# Several Rats for Rehoming (BALTIMORE, MD)



## JM1120 (Feb 15, 2012)

My sister and I are leaving for college in mid January, and we are living on campus. Unfortunately, this means that we cannot take our beloved pet rats with us. We are both heartbroken, because we've had all of these rats since birth, and they mean very much to us. But we have no choice, so we have to rehome them. Please keep in mind that this can be temporary! We are 110% willing to take them back as soon as we graduate, but it will be up to 18 months before that happens. 

PLEASE KEEP IN MIND THAT THESE ARE NOT PETSTORE RATS! They have been hand raised since birth and every single one of them is very sweet, very human-oriented, and not scared of people at all. NONE of them have ever bitten or attempted to bite, and probably never will! They DO NOT stress poop when you pick them up! They are like tiny little dogs - we even let them run around in our room when we can supervise them. They have been bred for good health and excellent temperament. The only reason we have to give them up is out of absolute necessity, if there were any other way, they would be staying with us, but unfortunately our family does not share the love of these wonderful creatures. 

Ok... without further adieu, here they are: 

Caleb, Male, Dumbo, Blue Patched
Deezul, Male, Dumbo Rex, Agouti Hooded(?) 
Morzan, Male, Standard, Blue Patched 
Twerpette, Female, Standard, Agouti Hooded 
Alyss, Female, Standard, Beige Hooded 
SnowWhite, Female, Standard, Seal Point Siamese 
SnowFlake, Female, Standard, Seal Point Siamese
Stormy, Female, Standard, Black Hooded 

I AM WILLING TO BREAK THESE RATS UP, HOWEVER, THEY MUST GO IN SAME SEX PAIRS. The females are 100% guaranteed non-pregnant, they have never been in contact with males. I would very much prefer all the females to go together, since they've never been apart. 

I have several items and cages I can part with, including two HUGE cages from PetCo that can house up to five rats, and two smaller ones that really should only house two rats. I've got a few huge bags of bedding as well, and they would come with their water bottles, food bowls, etc.! 

Now what I'm sure you've all been waiting for: rehoming fees! I'm going to start by saying if you think you're just going to show up and take the rats off my hands for free, with just your word that they won't end up as snake food, you'd better click that red "X" up at the top of the screen and find somewhere else to get food for your snakes. Don't get me wrong - I love snakes, and I've had my fair share of them, but these rats are PETS. They've been bred for pets and nothing else. Anyway, if you are interested in my babies, you'll have to add me on FaceBook, we will chat for several days to a couple weeks, about your home setup, previous experience (please note that lack of previous experience will not automatically exclude you - rats are great beginner pets), etc., and then we will discuss where to go from there. 

This probably sounds a little over the top, but I love these rats like my children and will do everything it takes to make sure they are safe and sound in their new homes. 

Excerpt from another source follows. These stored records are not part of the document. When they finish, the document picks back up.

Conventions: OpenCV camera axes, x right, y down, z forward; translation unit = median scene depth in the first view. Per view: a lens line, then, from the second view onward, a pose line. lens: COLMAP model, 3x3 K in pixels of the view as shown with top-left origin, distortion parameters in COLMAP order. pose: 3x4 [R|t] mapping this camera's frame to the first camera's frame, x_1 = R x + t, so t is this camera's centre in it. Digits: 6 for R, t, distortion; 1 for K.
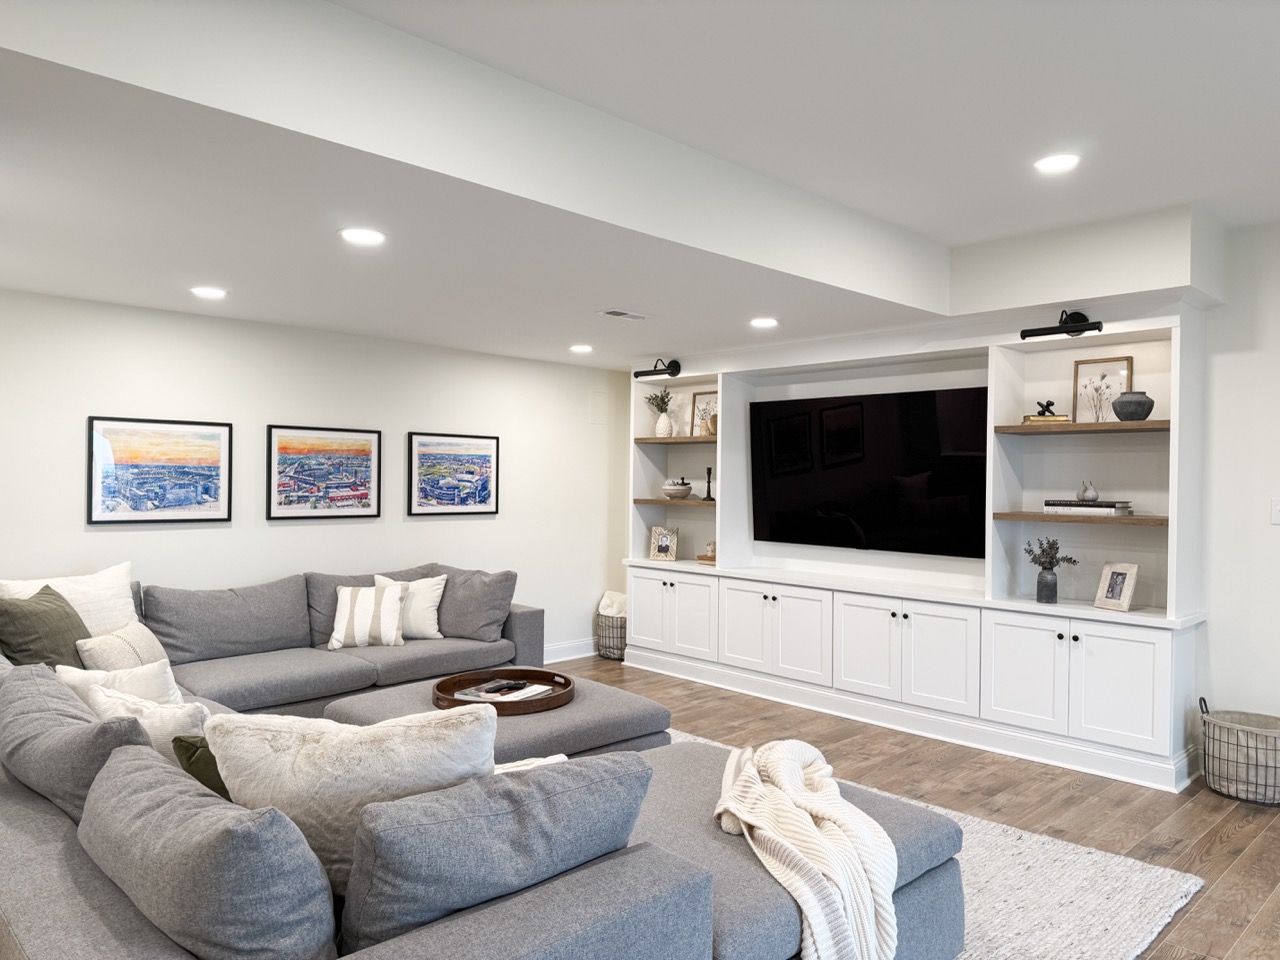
lens RADIAL K [[901.3, 0, 645.5], [0, 901.3, 477.7], [0, 0, 1]] dist [0.059681, -0.062915]
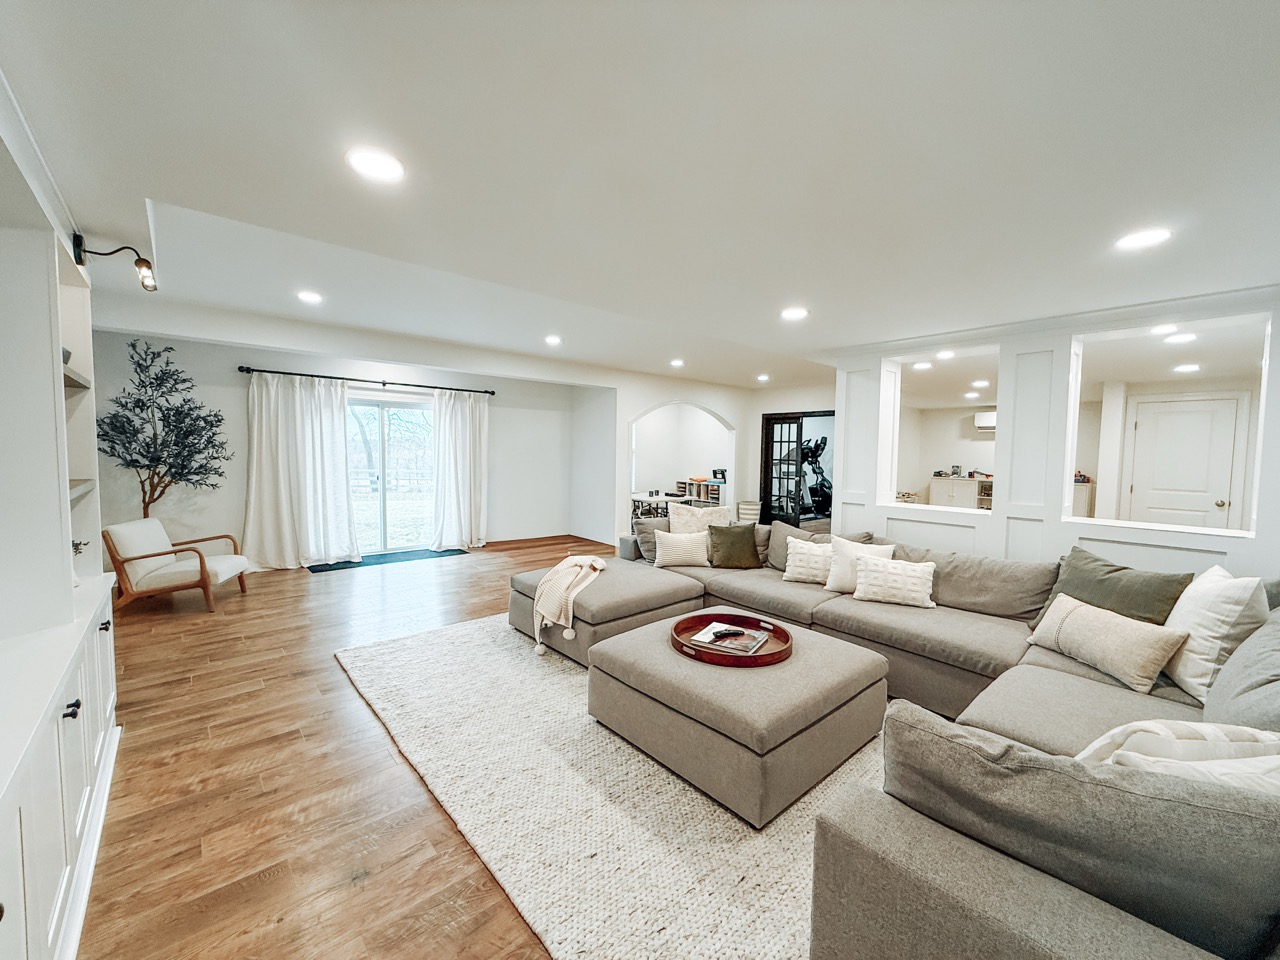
lens RADIAL K [[512.6, 0, 634.4], [0, 512.6, 476.7], [0, 0, 1]] dist [0.006123, -0.000515]
pose [[-0.998131, -0.028793, 0.053908, -0.047833], [-0.025917, 0.998241, 0.053315, -0.003657], [-0.055348, 0.051818, -0.997122, 1.279134]]
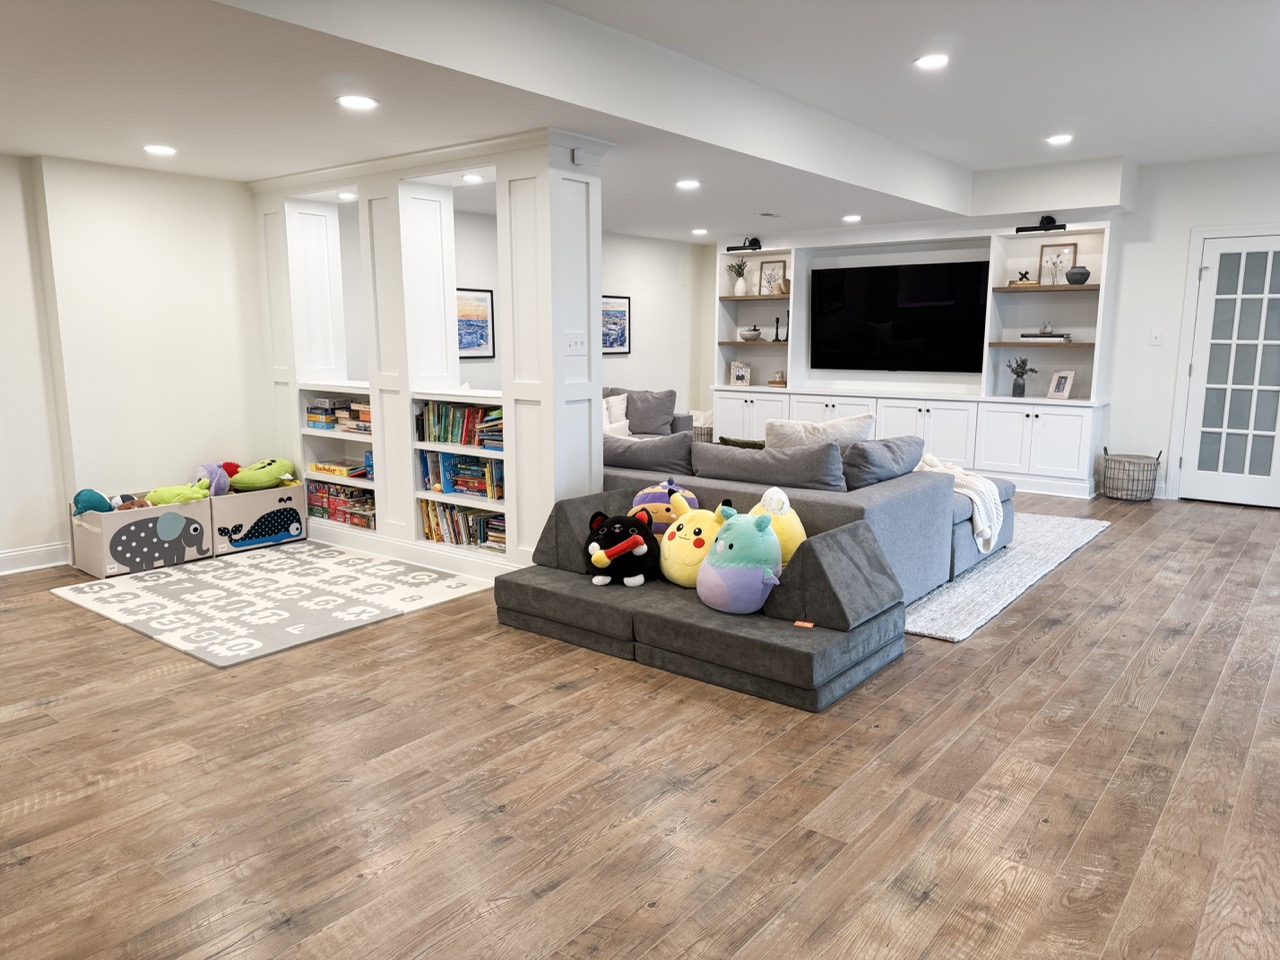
lens RADIAL K [[901.3, 0, 649.4], [0, 901.3, 480.5], [0, 0, 1]] dist [0.059681, -0.062915]
pose [[0.991324, -0.033616, 0.127068, -0.400139], [0.012456, 0.986419, 0.163778, 0.007209], [-0.130848, -0.160774, 0.978279, -0.502137]]
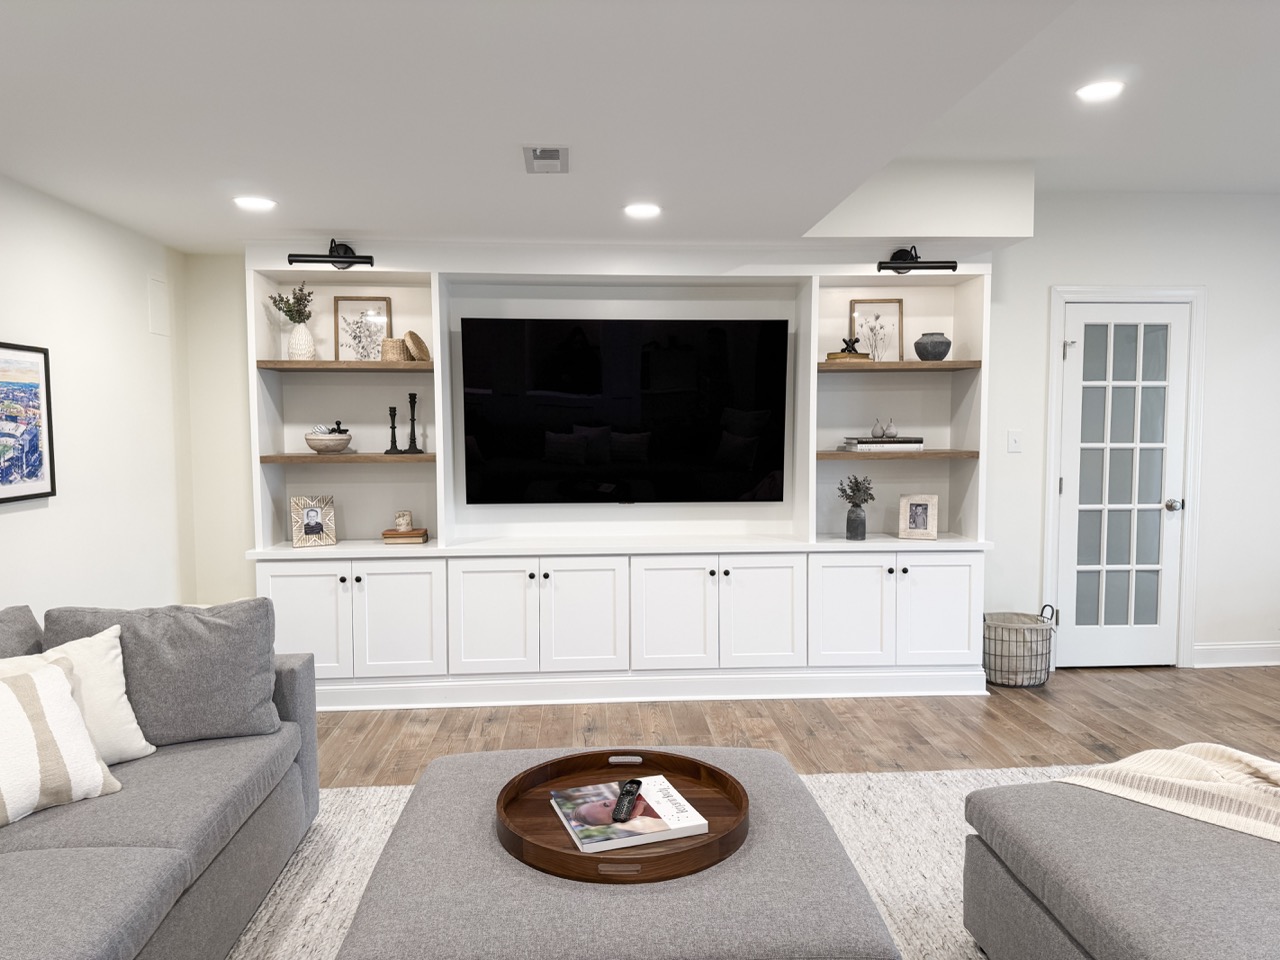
lens RADIAL K [[901.3, 0, 643.6], [0, 901.3, 485.5], [0, 0, 1]] dist [0.059681, -0.062915]
pose [[0.655160, -0.069121, 0.752321, -0.428454], [0.012611, 0.996668, 0.080588, -0.005923], [-0.755385, -0.043311, 0.653849, 0.488388]]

ALSO REMEMBER. THIS CAN BE TEMPORARY! WE ARE DEFINITELY WILLING TO TAKE THEM BACK ONCE WE GET BACK FROM COLLEGE!

Well that's it - if you're interested, please feel free to email me at [email protected]

Also, I apologize if this all sounds a bit harsh - it was written as a CraigsList ad and I've heard some stories...


----------



## Eleanor Lamb (Oct 22, 2012)

Have you tried talking to GRATitude Rat Rescue? Here is their FB IDK if they can help, it wouldn't hurt to try.
http://www.facebook.com/pages/GRATitude-Rat-Rescue/217125965019246


----------



## lilprincess1026 (Feb 10, 2013)

i have rats hidden in my dorm room... if you keep them low key and dont party too much or draw attention to your room you should be fine... my girls were born in my schools dorms last sept/october and a year and 4 months later theyre still here... you could take 4 and your sister could take 4


----------



## crados rat mom (Feb 17, 2021)

JM1120 said:


> My sister and I are leaving for college in mid January, and we are living on campus. Unfortunately, this means that we cannot take our beloved pet rats with us. We are both heartbroken, because we've had all of these rats since birth, and they mean very much to us. But we have no choice, so we have to rehome them. Please keep in mind that this can be temporary! We are 110% willing to take them back as soon as we graduate, but it will be up to 18 months before that happens.
> 
> PLEASE KEEP IN MIND THAT THESE ARE NOT PETSTORE RATS! They have been hand raised since birth and every single one of them is very sweet, very human-oriented, and not scared of people at all. NONE of them have ever bitten or attempted to bite, and probably never will! They DO NOT stress poop when you pick them up! They are like tiny little dogs - we even let them run around in our room when we can supervise them. They have been bred for good health and excellent temperament. The only reason we have to give them up is out of absolute necessity, if there were any other way, they would be staying with us, but unfortunately our family does not share the love of these wonderful creatures.
> 
> ...


i whould love to take two males i live in springfeald mo and i have two other males that they will be able to go with after they have some time to settle in i love rats and are any of them brown or black


----------